* ASSIGNED TASK
No record may be left out; print them all verbatim.

* Data excerpts
● ● ● ● ● ● ●

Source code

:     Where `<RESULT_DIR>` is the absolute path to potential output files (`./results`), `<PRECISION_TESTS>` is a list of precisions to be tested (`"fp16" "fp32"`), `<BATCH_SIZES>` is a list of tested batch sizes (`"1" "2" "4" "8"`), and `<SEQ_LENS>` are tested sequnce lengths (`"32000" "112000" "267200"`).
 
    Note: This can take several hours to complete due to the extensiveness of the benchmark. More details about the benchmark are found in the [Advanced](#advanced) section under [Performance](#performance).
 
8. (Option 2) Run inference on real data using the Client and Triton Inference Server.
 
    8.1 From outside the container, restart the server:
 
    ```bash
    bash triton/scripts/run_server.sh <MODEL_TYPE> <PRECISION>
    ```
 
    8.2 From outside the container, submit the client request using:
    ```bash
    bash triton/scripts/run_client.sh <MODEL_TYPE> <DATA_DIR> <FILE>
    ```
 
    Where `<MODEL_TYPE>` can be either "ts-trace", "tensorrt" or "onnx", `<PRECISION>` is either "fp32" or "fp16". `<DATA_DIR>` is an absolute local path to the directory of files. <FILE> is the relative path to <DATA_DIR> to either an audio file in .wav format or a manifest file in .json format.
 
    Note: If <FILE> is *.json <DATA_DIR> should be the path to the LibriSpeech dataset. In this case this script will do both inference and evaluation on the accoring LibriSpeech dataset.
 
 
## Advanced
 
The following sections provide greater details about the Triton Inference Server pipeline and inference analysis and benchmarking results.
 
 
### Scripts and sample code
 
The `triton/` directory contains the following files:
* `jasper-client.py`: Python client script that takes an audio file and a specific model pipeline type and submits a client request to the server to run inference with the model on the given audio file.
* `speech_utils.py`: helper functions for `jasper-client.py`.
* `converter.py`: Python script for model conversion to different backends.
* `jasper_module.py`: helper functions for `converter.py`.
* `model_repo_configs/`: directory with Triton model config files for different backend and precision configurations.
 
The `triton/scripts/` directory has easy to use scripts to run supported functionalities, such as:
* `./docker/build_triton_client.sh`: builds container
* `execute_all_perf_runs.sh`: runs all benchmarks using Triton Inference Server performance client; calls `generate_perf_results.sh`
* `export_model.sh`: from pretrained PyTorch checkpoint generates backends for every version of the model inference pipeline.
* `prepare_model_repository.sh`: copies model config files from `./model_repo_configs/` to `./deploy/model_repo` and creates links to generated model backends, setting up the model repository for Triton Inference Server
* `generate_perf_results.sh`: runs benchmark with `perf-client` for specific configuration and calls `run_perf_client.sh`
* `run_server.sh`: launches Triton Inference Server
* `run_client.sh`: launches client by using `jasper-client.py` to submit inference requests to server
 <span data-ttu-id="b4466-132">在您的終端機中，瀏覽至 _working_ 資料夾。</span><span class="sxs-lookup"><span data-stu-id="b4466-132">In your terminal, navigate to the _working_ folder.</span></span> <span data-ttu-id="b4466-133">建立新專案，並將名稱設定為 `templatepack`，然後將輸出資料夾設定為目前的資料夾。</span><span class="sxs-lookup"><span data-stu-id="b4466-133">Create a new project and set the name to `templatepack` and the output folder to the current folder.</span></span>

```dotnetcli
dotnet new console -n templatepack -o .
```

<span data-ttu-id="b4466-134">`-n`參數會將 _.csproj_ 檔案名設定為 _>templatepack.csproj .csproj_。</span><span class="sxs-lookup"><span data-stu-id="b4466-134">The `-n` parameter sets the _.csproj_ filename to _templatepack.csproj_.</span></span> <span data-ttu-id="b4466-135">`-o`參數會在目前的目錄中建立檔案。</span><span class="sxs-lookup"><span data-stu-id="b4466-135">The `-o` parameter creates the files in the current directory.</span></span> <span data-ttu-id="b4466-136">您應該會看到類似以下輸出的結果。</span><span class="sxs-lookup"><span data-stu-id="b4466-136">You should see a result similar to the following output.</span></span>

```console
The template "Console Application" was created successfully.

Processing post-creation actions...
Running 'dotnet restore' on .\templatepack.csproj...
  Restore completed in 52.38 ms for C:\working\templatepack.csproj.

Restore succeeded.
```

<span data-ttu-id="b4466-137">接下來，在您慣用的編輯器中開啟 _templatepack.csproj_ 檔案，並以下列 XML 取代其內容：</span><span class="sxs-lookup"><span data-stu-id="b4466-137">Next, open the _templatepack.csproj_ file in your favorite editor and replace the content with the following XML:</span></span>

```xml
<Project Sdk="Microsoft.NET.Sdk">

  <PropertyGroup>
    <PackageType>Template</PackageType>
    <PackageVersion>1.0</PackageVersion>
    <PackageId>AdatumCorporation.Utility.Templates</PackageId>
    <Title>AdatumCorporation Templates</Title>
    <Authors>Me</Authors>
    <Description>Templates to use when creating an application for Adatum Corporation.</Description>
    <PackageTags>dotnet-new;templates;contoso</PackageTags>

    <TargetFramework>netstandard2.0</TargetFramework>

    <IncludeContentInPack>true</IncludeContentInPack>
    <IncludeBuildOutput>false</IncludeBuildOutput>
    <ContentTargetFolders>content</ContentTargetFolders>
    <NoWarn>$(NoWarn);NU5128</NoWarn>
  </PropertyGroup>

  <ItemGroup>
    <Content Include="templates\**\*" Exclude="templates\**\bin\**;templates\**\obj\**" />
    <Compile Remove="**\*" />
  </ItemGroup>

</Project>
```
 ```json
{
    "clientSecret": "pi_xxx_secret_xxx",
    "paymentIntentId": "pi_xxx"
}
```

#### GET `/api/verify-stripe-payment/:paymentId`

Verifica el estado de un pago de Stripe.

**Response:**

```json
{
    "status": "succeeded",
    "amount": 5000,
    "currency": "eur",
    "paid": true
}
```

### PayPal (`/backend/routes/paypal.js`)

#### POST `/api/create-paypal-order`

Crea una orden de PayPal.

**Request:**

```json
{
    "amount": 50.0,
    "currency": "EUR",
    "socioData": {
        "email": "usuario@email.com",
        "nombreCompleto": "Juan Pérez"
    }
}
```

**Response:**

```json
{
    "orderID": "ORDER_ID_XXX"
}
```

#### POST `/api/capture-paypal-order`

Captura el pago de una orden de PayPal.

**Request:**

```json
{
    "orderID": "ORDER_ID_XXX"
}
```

● ● ● ● ● ● ●

* WRITTEN SOLUTION
Source code

:     Where `<RESULT_DIR>` is the absolute path to potential output files (`./results`), `<PRECISION_TESTS>` is a list of precisions to be tested (`"fp16" "fp32"`), `<BATCH_SIZES>` is a list of tested batch sizes (`"1" "2" "4" "8"`), and `<SEQ_LENS>` are tested sequnce lengths (`"32000" "112000" "267200"`).
 
    Note: This can take several hours to complete due to the extensiveness of the benchmark. More details about the benchmark are found in the [Advanced](#advanced) section under [Performance](#performance).
 
8. (Option 2) Run inference on real data using the Client and Triton Inference Server.
 
    8.1 From outside the container, restart the server:
 
    ```bash
    bash triton/scripts/run_server.sh <MODEL_TYPE> <PRECISION>
    ```
 
    8.2 From outside the container, submit the client request using:
    ```bash
    bash triton/scripts/run_client.sh <MODEL_TYPE> <DATA_DIR> <FILE>
    ```
 
    Where `<MODEL_TYPE>` can be either "ts-trace", "tensorrt" or "onnx", `<PRECISION>` is either "fp32" or "fp16". `<DATA_DIR>` is an absolute local path to the directory of files. <FILE> is the relative path to <DATA_DIR> to either an audio file in .wav format or a manifest file in .json format.
 
    Note: If <FILE> is *.json <DATA_DIR> should be the path to the LibriSpeech dataset. In this case this script will do both inference and evaluation on the accoring LibriSpeech dataset.
 
 
## Advanced
 
The following sections provide greater details about the Triton Inference Server pipeline and inference analysis and benchmarking results.
 
 
### Scripts and sample code
 
The `triton/` directory contains the following files:
* `jasper-client.py`: Python client script that takes an audio file and a specific model pipeline type and submits a client request to the server to run inference with the model on the given audio file.
* `speech_utils.py`: helper functions for `jasper-client.py`.
* `converter.py`: Python script for model conversion to different backends.
* `jasper_module.py`: helper functions for `converter.py`.
* `model_repo_configs/`: directory with Triton model config files for different backend and precision configurations.
 
The `triton/scripts/` directory has easy to use scripts to run supported functionalities, such as:
* `./docker/build_triton_client.sh`: builds container
* `execute_all_perf_runs.sh`: runs all benchmarks using Triton Inference Server performance client; calls `generate_perf_results.sh`
* `export_model.sh`: from pretrained PyTorch checkpoint generates backends for every version of the model inference pipeline.
* `prepare_model_repository.sh`: copies model config files from `./model_repo_configs/` to `./deploy/model_repo` and creates links to generated model backends, setting up the model repository for Triton Inference Server
* `generate_perf_results.sh`: runs benchmark with `perf-client` for specific configuration and calls `run_perf_client.sh`
* `run_server.sh`: launches Triton Inference Server
* `run_client.sh`: launches client by using `jasper-client.py` to submit inference requests to server
 <span data-ttu-id="b4466-132">在您的終端機中，瀏覽至 _working_ 資料夾。</span><span class="sxs-lookup"><span data-stu-id="b4466-132">In your terminal, navigate to the _working_ folder.</span></span> <span data-ttu-id="b4466-133">建立新專案，並將名稱設定為 `templatepack`，然後將輸出資料夾設定為目前的資料夾。</span><span class="sxs-lookup"><span data-stu-id="b4466-133">Create a new project and set the name to `templatepack` and the output folder to the current folder.</span></span>

```dotnetcli
dotnet new console -n templatepack -o .
```

<span data-ttu-id="b4466-134">`-n`參數會將 _.csproj_ 檔案名設定為 _>templatepack.csproj .csproj_。</span><span class="sxs-lookup"><span data-stu-id="b4466-134">The `-n` parameter sets the _.csproj_ filename to _templatepack.csproj_.</span></span> <span data-ttu-id="b4466-135">`-o`參數會在目前的目錄中建立檔案。</span><span class="sxs-lookup"><span data-stu-id="b4466-135">The `-o` parameter creates the files in the current directory.</span></span> <span data-ttu-id="b4466-136">您應該會看到類似以下輸出的結果。</span><span class="sxs-lookup"><span data-stu-id="b4466-136">You should see a result similar to the following output.</span></span>

```console
The template "Console Application" was created successfully.

Processing post-creation actions...
Running 'dotnet restore' on .\templatepack.csproj...
  Restore completed in 52.38 ms for C:\working\templatepack.csproj.

Restore succeeded.
```

<span data-ttu-id="b4466-137">接下來，在您慣用的編輯器中開啟 _templatepack.csproj_ 檔案，並以下列 XML 取代其內容：</span><span class="sxs-lookup"><span data-stu-id="b4466-137">Next, open the _templatepack.csproj_ file in your favorite editor and replace the content with the following XML:</span></span>

```xml
<Project Sdk="Microsoft.NET.Sdk">

  <PropertyGroup>
    <PackageType>Template</PackageType>
    <PackageVersion>1.0</PackageVersion>
    <PackageId>AdatumCorporation.Utility.Templates</PackageId>
    <Title>AdatumCorporation Templates</Title>
    <Authors>Me</Authors>
    <Description>Templates to use when creating an application for Adatum Corporation.</Description>
    <PackageTags>dotnet-new;templates;contoso</PackageTags>

    <TargetFramework>netstandard2.0</TargetFramework>

    <IncludeContentInPack>true</IncludeContentInPack>
    <IncludeBuildOutput>false</IncludeBuildOutput>
    <ContentTargetFolders>content</ContentTargetFolders>
    <NoWarn>$(NoWarn);NU5128</NoWarn>
  </PropertyGroup>

  <ItemGroup>
    <Content Include="templates\**\*" Exclude="templates\**\bin\**;templates\**\obj\**" />
    <Compile Remove="**\*" />
  </ItemGroup>

</Project>
```
 ```json
{
    "clientSecret": "pi_xxx_secret_xxx",
    "paymentIntentId": "pi_xxx"
}
```

#### GET `/api/verify-stripe-payment/:paymentId`

Verifica el estado de un pago de Stripe.

**Response:**

```json
{
    "status": "succeeded",
    "amount": 5000,
    "currency": "eur",
    "paid": true
}
```

### PayPal (`/backend/routes/paypal.js`)

#### POST `/api/create-paypal-order`

Crea una orden de PayPal.

**Request:**

```json
{
    "amount": 50.0,
    "currency": "EUR",
    "socioData": {
        "email": "usuario@email.com",
        "nombreCompleto": "Juan Pérez"
    }
}
```

**Response:**

```json
{
    "orderID": "ORDER_ID_XXX"
}
```

#### POST `/api/capture-paypal-order`

Captura el pago de una orden de PayPal.

**Request:**

```json
{
    "orderID": "ORDER_ID_XXX"
}
```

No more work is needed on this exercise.